2. The Security Six: Cybersecurity controls at the enterprise level: 

  • Anti-virus software 
  • Firewalls that are properly set up 
  • Two-factor authentication (2FA) on every system of high value 
  • Encryption of data for stored and transmitted data 
  • Secure backups of data 
  • Secure communication means, such as encrypted email and client portals 

How CPA firms need to adapt to the new IRS Data Security Guidelines 

Multi-Factor Authentication (MFA) 

IRS data security now has a minimum requirement of multi-factor authentication (MFA) on all systems that handle taxpayer data. Passwords alone are no longer enough to protect client data. MFA provides an additional level of protection by requiring users to authenticate their identity through more than one factor. An IRS data security plan example would be authenticator applications or hardware devices, instead of their less secure SMS-based verification. 

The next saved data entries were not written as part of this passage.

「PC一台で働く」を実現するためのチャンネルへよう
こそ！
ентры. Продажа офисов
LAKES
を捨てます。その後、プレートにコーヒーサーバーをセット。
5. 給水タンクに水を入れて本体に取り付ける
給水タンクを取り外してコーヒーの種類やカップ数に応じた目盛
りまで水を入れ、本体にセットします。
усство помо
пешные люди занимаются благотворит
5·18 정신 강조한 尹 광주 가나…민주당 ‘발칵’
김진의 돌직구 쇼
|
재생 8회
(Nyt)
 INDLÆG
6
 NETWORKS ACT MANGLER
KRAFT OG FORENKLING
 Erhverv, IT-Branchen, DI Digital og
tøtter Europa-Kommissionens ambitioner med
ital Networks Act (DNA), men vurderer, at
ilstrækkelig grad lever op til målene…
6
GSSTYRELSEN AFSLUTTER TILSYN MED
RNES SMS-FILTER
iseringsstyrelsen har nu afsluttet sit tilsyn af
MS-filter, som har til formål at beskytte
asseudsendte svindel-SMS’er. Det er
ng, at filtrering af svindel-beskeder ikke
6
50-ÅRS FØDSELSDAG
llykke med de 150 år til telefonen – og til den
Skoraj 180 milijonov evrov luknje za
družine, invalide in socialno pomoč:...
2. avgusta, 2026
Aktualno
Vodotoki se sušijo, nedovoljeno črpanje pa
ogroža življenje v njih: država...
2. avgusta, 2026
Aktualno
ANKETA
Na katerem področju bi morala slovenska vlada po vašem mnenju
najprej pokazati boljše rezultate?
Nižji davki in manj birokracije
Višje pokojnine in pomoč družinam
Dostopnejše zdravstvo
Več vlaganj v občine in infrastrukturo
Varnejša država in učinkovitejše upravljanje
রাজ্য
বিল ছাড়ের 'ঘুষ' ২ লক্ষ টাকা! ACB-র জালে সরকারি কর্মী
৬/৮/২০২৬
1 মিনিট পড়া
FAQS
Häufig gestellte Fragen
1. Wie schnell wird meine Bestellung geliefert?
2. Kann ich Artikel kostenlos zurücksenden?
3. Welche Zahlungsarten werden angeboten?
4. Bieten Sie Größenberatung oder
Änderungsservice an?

MFA needs to be enabled on all employee accounts, admin access, and remote-access programs. They cover IRS e-Services, e-file sites, tax software, cloud computing, and client-facing applications. MFA significantly reduces the risk of stolen credentials and affirms to clients that your firm is serious about data security.  

FTC Safeguards Rule Alignment and Enforcement Risk 

The IRS data security guide has consequently expanded its conformity with the FTC Safeguards Rule to render tax preparers federally covered financial institutions. Compliance is presently required in terms of maintaining full written security programs, having an appropriate qualified person to furnish data protection oversight, conducting ongoing risk assessments, and monitoring service providers. 

Non-compliance has severe repercussions, ranging from FTC investigations to e-file authorization loss, state fines, and reputational damage. Regardless of whether your company is equipped with cybersecurity controls, poorly documented evidence will lead to non-compliance findings. In short terms, documentation is as vital as the security controls implemented. 

Incident Response and Breach Readiness 

An approved incident response plan is the minimum requirement for CPA firms. Your WISP must contain such a plan, which specifies detection, containment, investigation, and recovery procedures from security incidents. The WISP should also contain procedures for notification of clients, the IRS, and law enforcement. 

Firms must maintain up-to-date internal responder, insurer, and attorney lists and prepare notice templates in advance. Conducting yearly tabletop exercises or simulations keeps your employees ready to move quickly and effectively. Swift, unified action minimizes regulatory risk and protects your firm’s reputation. 

Vendor and Third-Party Oversight 

IRS data security guide focuses on the mutual responsibility of vendor management. CPA firms are to ensure that all service providers, including cloud vendors, software vendors, and e-file transmitters, have adequate security controls in place. Contracts must include data-protection requirements and breach-notification requirements. 

Even if third-party vendors are handling confidential data, ultimately, your company is held accountable for compliance. Conduct high-level due diligence initially, request security attestation such as SOC 2 reports, include cybersecurity terms in contracts, and regularly keep an eye on your vendors’ security posture. A single weak link will destabilize your entire system of compliance, so vendor monitoring is not an option. 

Conclusion 

As CPA firms look to navigate a constantly growing regulatory and digital environment, the value of sound data protection cannot be greater. Preserving client data is an elemental responsibility that goes beyond compliance; it’s a reflection of your firm’s commitment to trust, professionalism, and long-term success. 

By means of active measures, successful policies, and a culture of security awareness, businesses are capable of reducing risks, responding effectively to incidents if they do occur, and upholding the trust their customers have in them. Being responsive and vigilant translates to your business being prepared for today’s challenges as well as resilient against tomorrow’s attack.